> Problem to solve
Lines in the data below that contain the word "coupon" are to be copied.

Data excerpts:
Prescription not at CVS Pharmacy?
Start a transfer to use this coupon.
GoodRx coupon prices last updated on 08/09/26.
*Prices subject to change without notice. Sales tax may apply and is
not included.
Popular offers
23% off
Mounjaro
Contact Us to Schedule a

...

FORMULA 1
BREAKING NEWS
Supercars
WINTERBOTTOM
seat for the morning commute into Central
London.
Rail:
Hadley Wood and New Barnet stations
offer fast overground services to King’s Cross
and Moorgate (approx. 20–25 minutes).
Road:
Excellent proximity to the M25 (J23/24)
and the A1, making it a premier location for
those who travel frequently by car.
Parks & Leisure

> Written solution
Start a transfer to use this coupon.
GoodRx coupon prices last updated on 08/09/26.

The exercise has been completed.